Text provided ▸
——————

Another positive factor influencing the price of oil is the fact that oil consumption as a percent of Gross Domestic Product (GDP) has dropped from 3.2% in 1980 to 1.7% today. Consumers and corporations have become much more energy efficient. We also believe that the gasoline devouring SUVs, although showing increased sales in May, may be near their peak in production. We expect consumers to increase the purchase of hybrid cars on a gradual basis, and although it may be 10-15 years off, there will be alternative sources of fuel being developed. There are other encouraging signs for the economy. GDP was recently revised upward to a 4.5% annual rate, and that should hold for the year. Job growth is coming on strong with 947,000 new jobs created in the last three months. The administration should meet their goal of two million jobs created this year much to the chagrin of those who scoffed at that goal in January.

Productivity gains remain strong, and corporations should not have to pass along increased costs to the consumer. The overheating economy in China will force them to reduce their manufacturing output, thus making our goods and services more competitive in world markets. China is suffering from a financial crisis brought on by bad loans issued by the state run banks. They will need to correct this situation, as did Japan in the 1990s before they can resume their economic growth.
Overall, the economies around the world are healthy, and this benefits everyone as all boats rise with the tide.

——————

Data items
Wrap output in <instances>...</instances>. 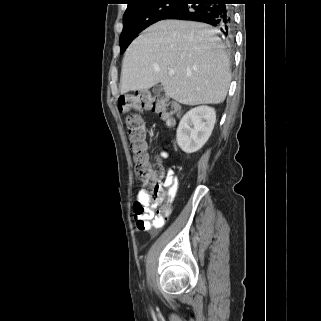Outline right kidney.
I'll use <instances>...</instances> for the list:
<instances>
[{"mask_svg": "<svg viewBox=\"0 0 321 321\" xmlns=\"http://www.w3.org/2000/svg\"><path fill=\"white\" fill-rule=\"evenodd\" d=\"M216 122L215 109L199 106L189 110L181 119L176 140L187 154L198 151L209 139Z\"/></svg>", "mask_w": 321, "mask_h": 321, "instance_id": "obj_1", "label": "right kidney"}]
</instances>
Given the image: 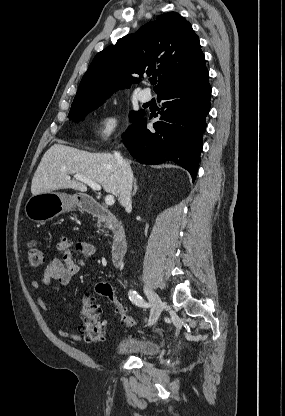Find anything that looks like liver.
Segmentation results:
<instances>
[{"mask_svg": "<svg viewBox=\"0 0 285 416\" xmlns=\"http://www.w3.org/2000/svg\"><path fill=\"white\" fill-rule=\"evenodd\" d=\"M69 174H80L97 182L107 194L119 196L121 170L113 154H90L70 146L54 144L45 152L33 178V196L53 190L87 192V186L78 180H69Z\"/></svg>", "mask_w": 285, "mask_h": 416, "instance_id": "liver-1", "label": "liver"}]
</instances>
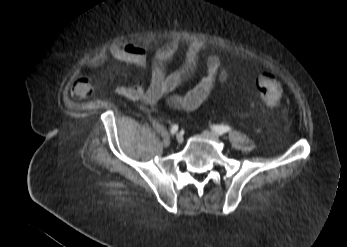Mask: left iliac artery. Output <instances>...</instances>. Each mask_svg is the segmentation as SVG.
<instances>
[{
	"instance_id": "left-iliac-artery-1",
	"label": "left iliac artery",
	"mask_w": 347,
	"mask_h": 247,
	"mask_svg": "<svg viewBox=\"0 0 347 247\" xmlns=\"http://www.w3.org/2000/svg\"><path fill=\"white\" fill-rule=\"evenodd\" d=\"M212 130L215 131L217 134L222 135L226 132L231 131V128L225 125H213Z\"/></svg>"
}]
</instances>
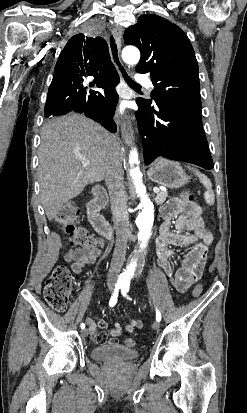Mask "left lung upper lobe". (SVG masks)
Listing matches in <instances>:
<instances>
[{
  "mask_svg": "<svg viewBox=\"0 0 247 413\" xmlns=\"http://www.w3.org/2000/svg\"><path fill=\"white\" fill-rule=\"evenodd\" d=\"M124 42L139 48L136 72L151 74L155 103H176L201 111L198 64L181 28L158 15L145 14L126 29ZM138 100L145 106L152 104V100Z\"/></svg>",
  "mask_w": 247,
  "mask_h": 413,
  "instance_id": "obj_1",
  "label": "left lung upper lobe"
}]
</instances>
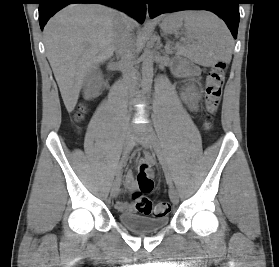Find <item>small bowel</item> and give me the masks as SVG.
<instances>
[{"label":"small bowel","mask_w":279,"mask_h":267,"mask_svg":"<svg viewBox=\"0 0 279 267\" xmlns=\"http://www.w3.org/2000/svg\"><path fill=\"white\" fill-rule=\"evenodd\" d=\"M182 76H189V77H197L198 76V70L193 67L189 66L184 69H181L178 72ZM182 99L184 103L187 105V107L192 111L195 112L197 109V97L194 93L184 90L181 93ZM145 162L152 163V157L150 155H146ZM126 186L127 189L130 191H134L136 189V183L134 180V176L131 172H129L126 175ZM115 207L120 212H133L134 206L132 204L123 202V201H117L115 204Z\"/></svg>","instance_id":"small-bowel-1"}]
</instances>
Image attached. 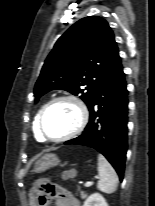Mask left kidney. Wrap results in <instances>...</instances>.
<instances>
[{
  "instance_id": "5707ae66",
  "label": "left kidney",
  "mask_w": 155,
  "mask_h": 206,
  "mask_svg": "<svg viewBox=\"0 0 155 206\" xmlns=\"http://www.w3.org/2000/svg\"><path fill=\"white\" fill-rule=\"evenodd\" d=\"M83 206H109L100 193H93L84 202Z\"/></svg>"
}]
</instances>
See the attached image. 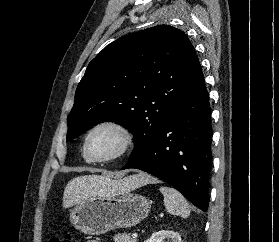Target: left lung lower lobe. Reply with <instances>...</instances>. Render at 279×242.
Wrapping results in <instances>:
<instances>
[{
	"label": "left lung lower lobe",
	"mask_w": 279,
	"mask_h": 242,
	"mask_svg": "<svg viewBox=\"0 0 279 242\" xmlns=\"http://www.w3.org/2000/svg\"><path fill=\"white\" fill-rule=\"evenodd\" d=\"M211 139L209 96L198 61L158 137L142 155L129 159L123 169L148 172L180 191L202 211H207Z\"/></svg>",
	"instance_id": "1"
}]
</instances>
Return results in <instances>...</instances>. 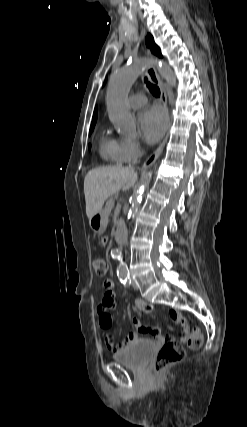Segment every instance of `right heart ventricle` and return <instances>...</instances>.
I'll use <instances>...</instances> for the list:
<instances>
[{"label":"right heart ventricle","mask_w":247,"mask_h":427,"mask_svg":"<svg viewBox=\"0 0 247 427\" xmlns=\"http://www.w3.org/2000/svg\"><path fill=\"white\" fill-rule=\"evenodd\" d=\"M100 154L103 159L111 163H123L126 160L123 140L105 134L100 141Z\"/></svg>","instance_id":"e07e8e85"}]
</instances>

——————

What is asked ▸
#1 List every percentage figure that appears in the economic commentary.
#2 Pick up the economic commentary after its final sentence and carry it forward.
These records play no part in the work here.

Set of answers ▸
#1 3.2%, 1.7%, 4.5%

#2
As for the equity market, we feel we are in a consolidation phase as the market absorbs the news of somewhat higher inflation and interest rates. We anticipate the stock market to resume its uptrend but do not expect the year to year gains we witnessed in the 1990s. Value has returned, and speculation will be somewhat muted going forward. Stock selection will be extremely important.

R.I.P. President Reagan, the “great communicator” who restored a sense of pride and optimism in our great country.

 

Random thought for June 2004:
“Economists are people who see what works in practice, and then wonder if it will work in theory.”

- Ronald Reagan

 

Dana Investment Advisors welcomes any comments to their newsletter and is more than willing to discuss or explain any aspect of the letter. Feel free to call us at 262-782-3631.

If you would prefer to have our newsletter e-mailed, please send your e-mail address to newsletter@danainvestment.com.

If you would like to be notified when our portfolio managers will be broadcasting in the media, please send your e-mail address to media@danainvestment.com.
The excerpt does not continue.